(Transcribed page contents)
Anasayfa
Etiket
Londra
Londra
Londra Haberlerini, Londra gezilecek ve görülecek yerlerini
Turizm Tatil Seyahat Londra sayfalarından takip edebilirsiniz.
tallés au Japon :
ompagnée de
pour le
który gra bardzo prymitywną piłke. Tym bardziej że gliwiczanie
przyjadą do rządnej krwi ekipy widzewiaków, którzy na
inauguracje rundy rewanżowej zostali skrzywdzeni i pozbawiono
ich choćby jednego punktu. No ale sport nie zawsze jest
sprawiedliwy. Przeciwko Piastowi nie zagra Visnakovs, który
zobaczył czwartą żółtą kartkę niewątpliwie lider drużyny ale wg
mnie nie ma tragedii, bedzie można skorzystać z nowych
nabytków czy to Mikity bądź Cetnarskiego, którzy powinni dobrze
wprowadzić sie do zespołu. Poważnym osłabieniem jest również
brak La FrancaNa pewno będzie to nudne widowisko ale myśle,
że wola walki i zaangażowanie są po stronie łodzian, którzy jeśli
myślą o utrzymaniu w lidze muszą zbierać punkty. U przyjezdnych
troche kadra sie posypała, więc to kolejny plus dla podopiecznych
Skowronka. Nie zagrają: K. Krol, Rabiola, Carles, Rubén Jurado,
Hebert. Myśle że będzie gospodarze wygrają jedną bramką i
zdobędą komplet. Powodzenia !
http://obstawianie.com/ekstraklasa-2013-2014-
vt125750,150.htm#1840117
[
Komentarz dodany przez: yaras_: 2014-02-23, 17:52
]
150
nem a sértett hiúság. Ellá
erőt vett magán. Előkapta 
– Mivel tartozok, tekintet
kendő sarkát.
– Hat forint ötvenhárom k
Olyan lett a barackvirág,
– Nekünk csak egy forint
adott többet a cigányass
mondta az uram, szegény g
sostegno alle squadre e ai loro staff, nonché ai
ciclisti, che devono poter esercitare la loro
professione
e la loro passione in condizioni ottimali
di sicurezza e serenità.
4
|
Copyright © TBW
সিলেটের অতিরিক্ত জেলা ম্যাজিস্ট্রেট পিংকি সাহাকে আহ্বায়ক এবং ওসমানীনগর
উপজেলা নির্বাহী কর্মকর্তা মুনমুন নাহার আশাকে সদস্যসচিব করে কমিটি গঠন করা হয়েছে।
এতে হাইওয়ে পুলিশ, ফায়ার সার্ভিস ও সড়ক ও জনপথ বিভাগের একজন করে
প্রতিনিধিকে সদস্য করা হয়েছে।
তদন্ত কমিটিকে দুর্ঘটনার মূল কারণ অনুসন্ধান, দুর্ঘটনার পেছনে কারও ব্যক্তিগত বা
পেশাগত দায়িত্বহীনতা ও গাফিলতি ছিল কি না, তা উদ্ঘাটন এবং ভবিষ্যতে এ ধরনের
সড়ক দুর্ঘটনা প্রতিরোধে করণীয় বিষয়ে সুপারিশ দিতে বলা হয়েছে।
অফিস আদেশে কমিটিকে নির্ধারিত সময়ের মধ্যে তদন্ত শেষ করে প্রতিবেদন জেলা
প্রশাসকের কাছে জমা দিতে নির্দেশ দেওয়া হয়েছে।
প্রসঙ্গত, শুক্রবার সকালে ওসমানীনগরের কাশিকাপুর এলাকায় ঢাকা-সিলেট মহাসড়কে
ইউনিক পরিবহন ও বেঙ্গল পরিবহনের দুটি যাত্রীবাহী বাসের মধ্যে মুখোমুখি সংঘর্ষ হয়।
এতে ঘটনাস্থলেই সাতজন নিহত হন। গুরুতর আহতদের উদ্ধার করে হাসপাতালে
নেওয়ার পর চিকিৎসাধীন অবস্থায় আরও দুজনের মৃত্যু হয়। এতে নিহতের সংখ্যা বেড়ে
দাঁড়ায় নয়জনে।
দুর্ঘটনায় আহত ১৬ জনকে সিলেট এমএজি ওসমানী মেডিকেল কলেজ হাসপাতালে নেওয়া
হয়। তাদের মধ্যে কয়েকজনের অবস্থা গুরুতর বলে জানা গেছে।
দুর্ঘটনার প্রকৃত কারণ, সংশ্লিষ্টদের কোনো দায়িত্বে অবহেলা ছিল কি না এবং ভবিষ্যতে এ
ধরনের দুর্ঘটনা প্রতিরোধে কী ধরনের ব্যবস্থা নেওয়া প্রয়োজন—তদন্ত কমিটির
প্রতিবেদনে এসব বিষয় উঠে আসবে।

■ Action item
Update the records from the first line to the line with "সড়ক দুর্ঘটনা প্রতিরোধে", changing "Londra" to "London" and leaving everything else the same.

■ Written response
Anasayfa
Etiket
London
London
London Haberlerini, London gezilecek ve görülecek yerlerini
Turizm Tatil Seyahat London sayfalarından takip edebilirsiniz.
tallés au Japon :
ompagnée de
pour le
który gra bardzo prymitywną piłke. Tym bardziej że gliwiczanie
przyjadą do rządnej krwi ekipy widzewiaków, którzy na
inauguracje rundy rewanżowej zostali skrzywdzeni i pozbawiono
ich choćby jednego punktu. No ale sport nie zawsze jest
sprawiedliwy. Przeciwko Piastowi nie zagra Visnakovs, który
zobaczył czwartą żółtą kartkę niewątpliwie lider drużyny ale wg
mnie nie ma tragedii, bedzie można skorzystać z nowych
nabytków czy to Mikity bądź Cetnarskiego, którzy powinni dobrze
wprowadzić sie do zespołu. Poważnym osłabieniem jest również
brak La FrancaNa pewno będzie to nudne widowisko ale myśle,
że wola walki i zaangażowanie są po stronie łodzian, którzy jeśli
myślą o utrzymaniu w lidze muszą zbierać punkty. U przyjezdnych
troche kadra sie posypała, więc to kolejny plus dla podopiecznych
Skowronka. Nie zagrają: K. Krol, Rabiola, Carles, Rubén Jurado,
Hebert. Myśle że będzie gospodarze wygrają jedną bramką i
zdobędą komplet. Powodzenia !
http://obstawianie.com/ekstraklasa-2013-2014-
vt125750,150.htm#1840117
[
Komentarz dodany przez: yaras_: 2014-02-23, 17:52
]
150
nem a sértett hiúság. Ellá
erőt vett magán. Előkapta 
– Mivel tartozok, tekintet
kendő sarkát.
– Hat forint ötvenhárom k
Olyan lett a barackvirág,
– Nekünk csak egy forint
adott többet a cigányass
mondta az uram, szegény g
sostegno alle squadre e ai loro staff, nonché ai
ciclisti, che devono poter esercitare la loro
professione
e la loro passione in condizioni ottimali
di sicurezza e serenità.
4
|
Copyright © TBW
সিলেটের অতিরিক্ত জেলা ম্যাজিস্ট্রেট পিংকি সাহাকে আহ্বায়ক এবং ওসমানীনগর
উপজেলা নির্বাহী কর্মকর্তা মুনমুন নাহার আশাকে সদস্যসচিব করে কমিটি গঠন করা হয়েছে।
এতে হাইওয়ে পুলিশ, ফায়ার সার্ভিস ও সড়ক ও জনপথ বিভাগের একজন করে
প্রতিনিধিকে সদস্য করা হয়েছে।
তদন্ত কমিটিকে দুর্ঘটনার মূল কারণ অনুসন্ধান, দুর্ঘটনার পেছনে কারও ব্যক্তিগত বা
পেশাগত দায়িত্বহীনতা ও গাফিলতি ছিল কি না, তা উদ্ঘাটন এবং ভবিষ্যতে এ ধরনের
সড়ক দুর্ঘটনা প্রতিরোধে করণীয় বিষয়ে সুপারিশ দিতে বলা হয়েছে।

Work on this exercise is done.